» Exercise goal
In the listing below, find each line with the string "Image" and return it.

» Extracted data
------------------------------------------------------------------------
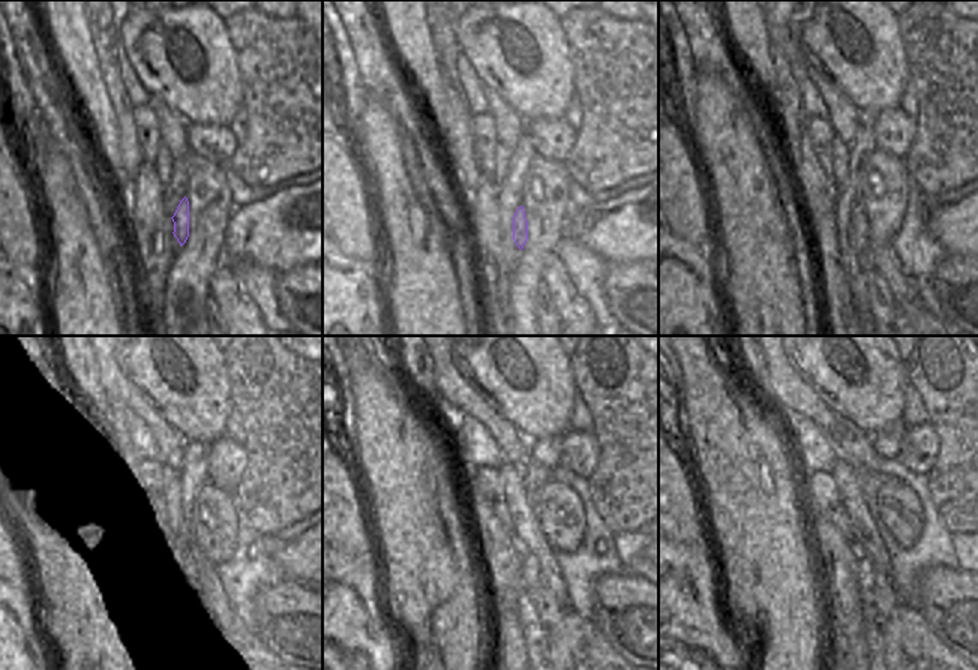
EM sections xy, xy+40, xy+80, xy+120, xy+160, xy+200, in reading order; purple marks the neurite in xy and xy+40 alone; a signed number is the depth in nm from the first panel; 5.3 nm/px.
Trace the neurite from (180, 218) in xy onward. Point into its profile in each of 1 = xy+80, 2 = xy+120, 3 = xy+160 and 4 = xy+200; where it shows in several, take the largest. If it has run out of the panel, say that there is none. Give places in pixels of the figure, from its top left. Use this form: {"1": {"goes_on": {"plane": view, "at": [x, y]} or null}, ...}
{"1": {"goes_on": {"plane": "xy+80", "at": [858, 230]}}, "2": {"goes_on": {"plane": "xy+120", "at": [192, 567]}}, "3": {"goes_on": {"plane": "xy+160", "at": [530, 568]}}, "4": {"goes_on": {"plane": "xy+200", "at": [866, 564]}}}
------------------------------------------------------------------------
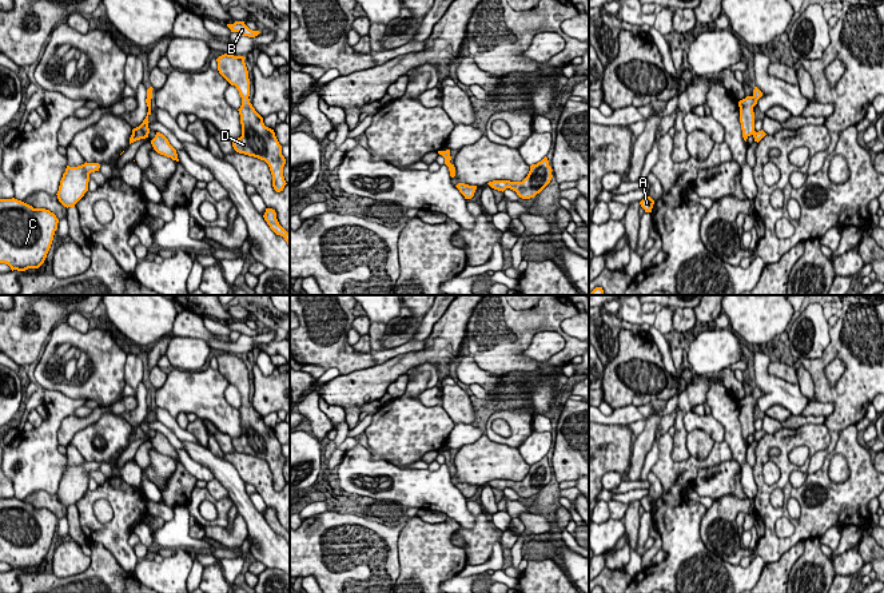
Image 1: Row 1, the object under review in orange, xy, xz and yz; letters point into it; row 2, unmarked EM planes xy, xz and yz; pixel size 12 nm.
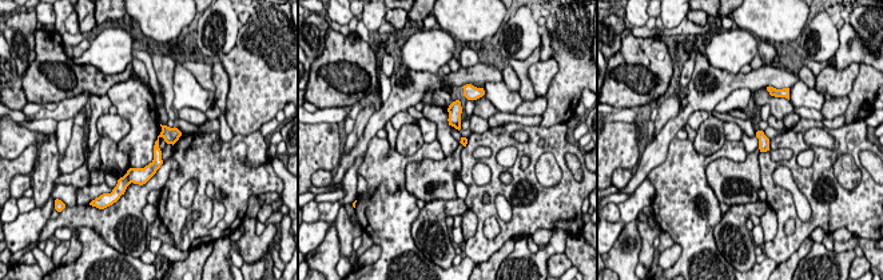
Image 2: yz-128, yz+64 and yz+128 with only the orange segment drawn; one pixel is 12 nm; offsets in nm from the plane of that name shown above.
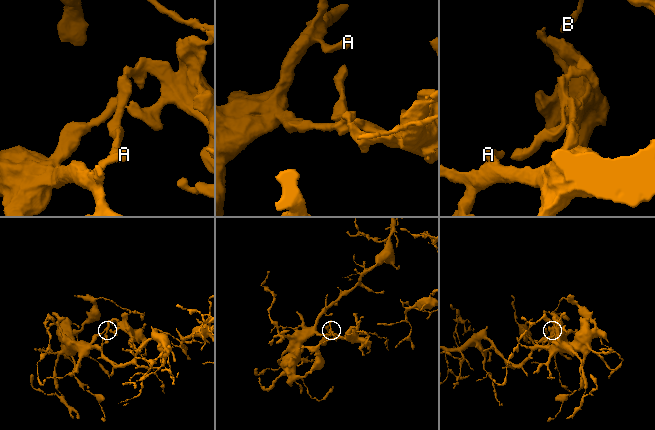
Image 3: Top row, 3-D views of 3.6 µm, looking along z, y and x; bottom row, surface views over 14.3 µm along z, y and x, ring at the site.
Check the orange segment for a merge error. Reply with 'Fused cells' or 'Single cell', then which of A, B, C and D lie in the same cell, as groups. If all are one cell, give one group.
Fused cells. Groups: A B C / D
------------------------------------------------------------------------
» Answer for this exercise
Image 1: Row 1, the object under review in orange, xy, xz and yz; letters point into it; row 2, unmarked EM planes xy, xz and yz; pixel size 12 nm.
Image 2: yz-128, yz+64 and yz+128 with only the orange segment drawn; one pixel is 12 nm; offsets in nm from the plane of that name shown above.
Image 3: Top row, 3-D views of 3.6 µm, looking along z, y and x; bottom row, surface views over 14.3 µm along z, y and x, ring at the site.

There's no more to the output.